» GOAL OF THE EXERCISE: Each line from the one holding "feat: dynamically construct" to the last line below must be written out exactly, with no other output.
================================
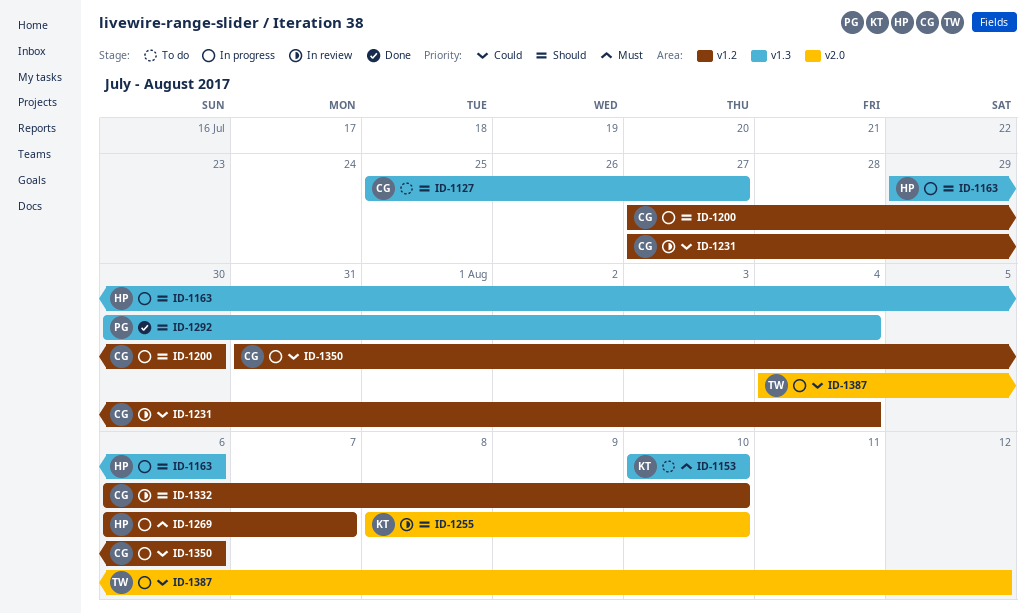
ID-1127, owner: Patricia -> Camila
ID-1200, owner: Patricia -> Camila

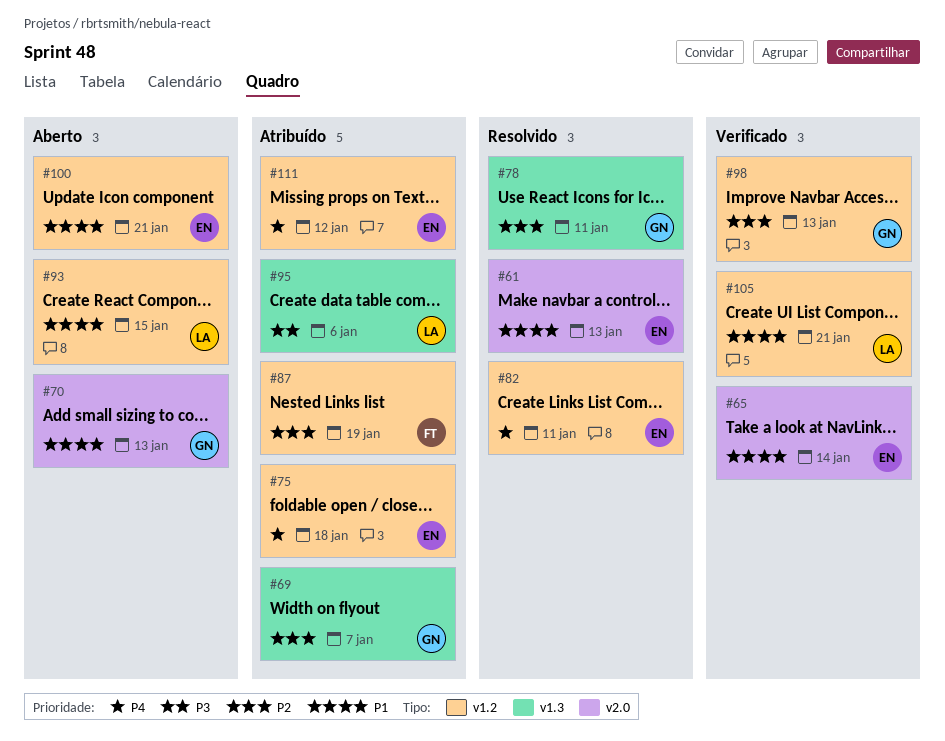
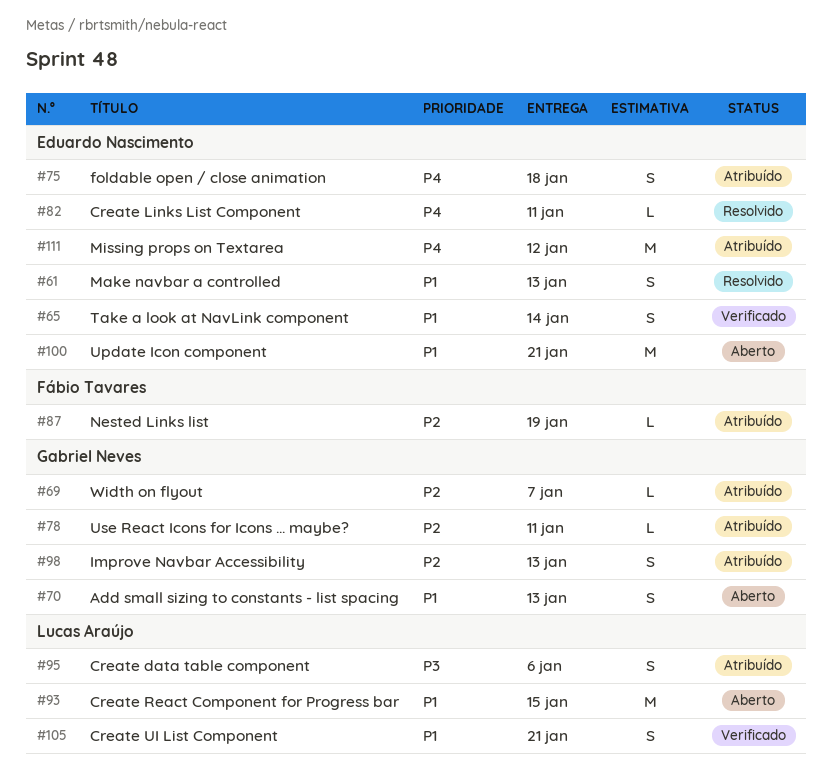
#78, status: Resolvido -> Atribuído
#98, status: Verificado -> Atribuído

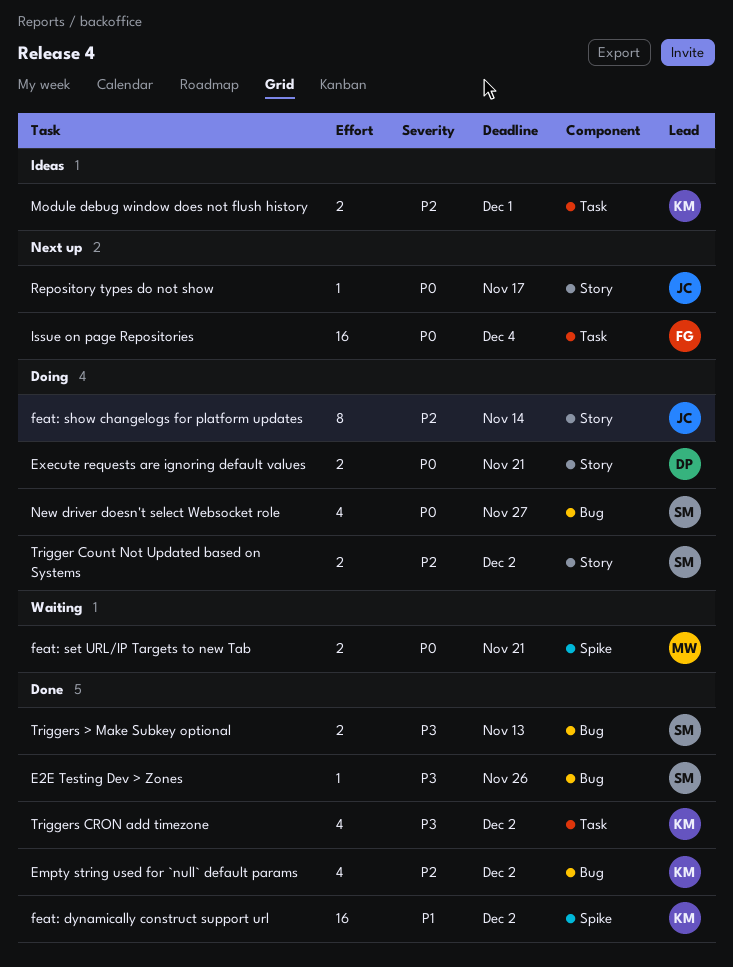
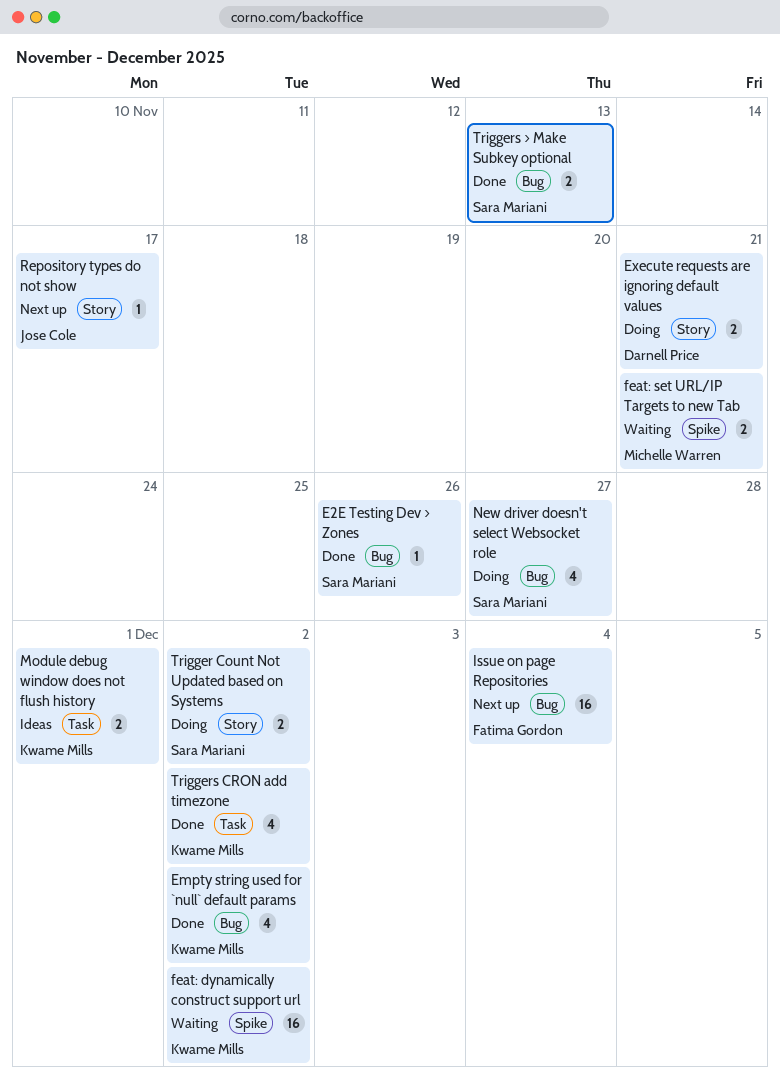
feat: dynamically construct support url, status: Done -> Waiting
feat: show changelogs for platform updates: present -> none
Issue on page Repositories, label: Task -> Bug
================================
» RESPONSE:
feat: dynamically construct support url, status: Done -> Waiting
feat: show changelogs for platform updates: present -> none
Issue on page Repositories, label: Task -> Bug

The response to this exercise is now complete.